PROMPT
Print, exactly as they stand, the lines from the start of the listing to the line containing "siding with Ultron.", inclusive.

INPUT FOR THIS TASK

Segment Open

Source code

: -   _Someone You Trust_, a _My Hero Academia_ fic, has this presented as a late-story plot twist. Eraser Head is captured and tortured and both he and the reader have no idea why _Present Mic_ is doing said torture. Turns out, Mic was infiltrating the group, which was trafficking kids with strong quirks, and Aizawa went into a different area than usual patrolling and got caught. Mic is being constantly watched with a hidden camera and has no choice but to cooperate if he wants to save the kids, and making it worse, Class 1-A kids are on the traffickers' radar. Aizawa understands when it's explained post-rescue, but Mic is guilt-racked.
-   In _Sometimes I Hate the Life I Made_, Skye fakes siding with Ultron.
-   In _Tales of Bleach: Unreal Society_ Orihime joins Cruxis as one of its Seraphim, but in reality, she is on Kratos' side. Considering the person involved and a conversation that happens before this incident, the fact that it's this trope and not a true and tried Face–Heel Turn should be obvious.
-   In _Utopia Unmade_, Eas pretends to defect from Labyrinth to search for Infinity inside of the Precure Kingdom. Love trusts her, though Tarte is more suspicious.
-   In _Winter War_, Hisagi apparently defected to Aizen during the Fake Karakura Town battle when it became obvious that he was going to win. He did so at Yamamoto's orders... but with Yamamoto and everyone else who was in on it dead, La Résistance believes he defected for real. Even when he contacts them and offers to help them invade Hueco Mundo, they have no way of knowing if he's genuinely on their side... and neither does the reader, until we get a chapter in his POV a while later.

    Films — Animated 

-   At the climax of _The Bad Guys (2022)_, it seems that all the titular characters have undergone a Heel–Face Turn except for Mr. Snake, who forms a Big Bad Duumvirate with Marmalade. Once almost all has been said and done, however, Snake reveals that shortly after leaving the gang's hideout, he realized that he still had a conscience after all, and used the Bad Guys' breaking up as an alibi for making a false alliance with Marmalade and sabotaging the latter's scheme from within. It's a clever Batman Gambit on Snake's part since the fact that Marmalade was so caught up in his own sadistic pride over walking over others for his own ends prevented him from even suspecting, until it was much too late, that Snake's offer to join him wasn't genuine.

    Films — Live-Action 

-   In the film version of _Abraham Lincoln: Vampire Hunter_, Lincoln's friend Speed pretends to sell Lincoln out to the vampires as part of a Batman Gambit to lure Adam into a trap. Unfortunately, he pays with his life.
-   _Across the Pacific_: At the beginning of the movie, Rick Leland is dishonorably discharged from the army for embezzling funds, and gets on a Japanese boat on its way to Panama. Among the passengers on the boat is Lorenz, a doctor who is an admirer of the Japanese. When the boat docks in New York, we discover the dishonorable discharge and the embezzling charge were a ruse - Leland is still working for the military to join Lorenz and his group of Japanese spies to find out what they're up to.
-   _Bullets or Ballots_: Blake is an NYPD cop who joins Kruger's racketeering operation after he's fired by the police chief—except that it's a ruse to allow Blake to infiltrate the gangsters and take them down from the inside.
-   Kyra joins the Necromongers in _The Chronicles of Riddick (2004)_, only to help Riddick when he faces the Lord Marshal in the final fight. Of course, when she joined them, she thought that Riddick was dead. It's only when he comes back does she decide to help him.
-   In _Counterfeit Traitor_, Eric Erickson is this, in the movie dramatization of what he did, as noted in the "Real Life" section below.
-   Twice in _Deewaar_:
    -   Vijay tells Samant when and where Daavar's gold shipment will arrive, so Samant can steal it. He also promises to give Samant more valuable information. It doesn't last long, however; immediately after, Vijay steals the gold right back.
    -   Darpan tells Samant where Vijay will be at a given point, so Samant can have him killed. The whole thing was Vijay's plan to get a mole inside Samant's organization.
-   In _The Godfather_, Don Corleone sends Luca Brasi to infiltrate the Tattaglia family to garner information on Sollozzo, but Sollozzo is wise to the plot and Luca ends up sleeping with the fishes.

Segment Closed

REPLY TO THE TASK
Source code

: -   _Someone You Trust_, a _My Hero Academia_ fic, has this presented as a late-story plot twist. Eraser Head is captured and tortured and both he and the reader have no idea why _Present Mic_ is doing said torture. Turns out, Mic was infiltrating the group, which was trafficking kids with strong quirks, and Aizawa went into a different area than usual patrolling and got caught. Mic is being constantly watched with a hidden camera and has no choice but to cooperate if he wants to save the kids, and making it worse, Class 1-A kids are on the traffickers' radar. Aizawa understands when it's explained post-rescue, but Mic is guilt-racked.
-   In _Sometimes I Hate the Life I Made_, Skye fakes siding with Ultron.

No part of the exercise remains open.